**TO-DO ITEM:** Copy each line below that includes "obra".

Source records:
# # # # # # #

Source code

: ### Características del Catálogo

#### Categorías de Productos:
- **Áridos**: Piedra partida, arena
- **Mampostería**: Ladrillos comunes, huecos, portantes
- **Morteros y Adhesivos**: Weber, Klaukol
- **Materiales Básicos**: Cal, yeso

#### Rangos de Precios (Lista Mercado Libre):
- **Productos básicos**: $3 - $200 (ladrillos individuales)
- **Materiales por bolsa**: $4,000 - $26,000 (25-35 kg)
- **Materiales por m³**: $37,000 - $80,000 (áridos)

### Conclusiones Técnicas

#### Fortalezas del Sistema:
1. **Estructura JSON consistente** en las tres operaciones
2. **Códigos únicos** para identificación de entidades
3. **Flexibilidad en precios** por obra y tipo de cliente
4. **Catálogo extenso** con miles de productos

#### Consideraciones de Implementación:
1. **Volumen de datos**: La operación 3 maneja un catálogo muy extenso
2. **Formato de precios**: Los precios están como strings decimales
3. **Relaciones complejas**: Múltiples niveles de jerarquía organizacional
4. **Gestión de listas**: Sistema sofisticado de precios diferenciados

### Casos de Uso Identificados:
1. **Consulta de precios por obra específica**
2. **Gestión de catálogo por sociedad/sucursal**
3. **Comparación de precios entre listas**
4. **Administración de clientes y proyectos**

# # # # # # #

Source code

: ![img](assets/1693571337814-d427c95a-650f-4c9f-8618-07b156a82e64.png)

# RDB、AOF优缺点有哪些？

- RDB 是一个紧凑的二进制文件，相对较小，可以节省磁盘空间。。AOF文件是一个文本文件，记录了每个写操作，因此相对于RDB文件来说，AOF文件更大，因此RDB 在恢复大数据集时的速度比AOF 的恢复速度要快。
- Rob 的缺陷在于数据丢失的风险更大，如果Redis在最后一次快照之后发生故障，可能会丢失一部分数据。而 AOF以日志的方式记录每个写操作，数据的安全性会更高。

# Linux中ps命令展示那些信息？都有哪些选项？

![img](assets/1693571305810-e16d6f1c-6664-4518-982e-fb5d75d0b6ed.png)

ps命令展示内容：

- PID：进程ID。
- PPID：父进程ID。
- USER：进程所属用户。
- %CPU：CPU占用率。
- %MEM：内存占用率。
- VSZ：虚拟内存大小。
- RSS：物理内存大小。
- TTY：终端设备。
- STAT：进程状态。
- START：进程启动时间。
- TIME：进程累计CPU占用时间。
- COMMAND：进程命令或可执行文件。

# # # # # # #

**EXPECTED ANSWER:**
3. **Flexibilidad en precios** por obra y tipo de cliente
1. **Consulta de precios por obra específica**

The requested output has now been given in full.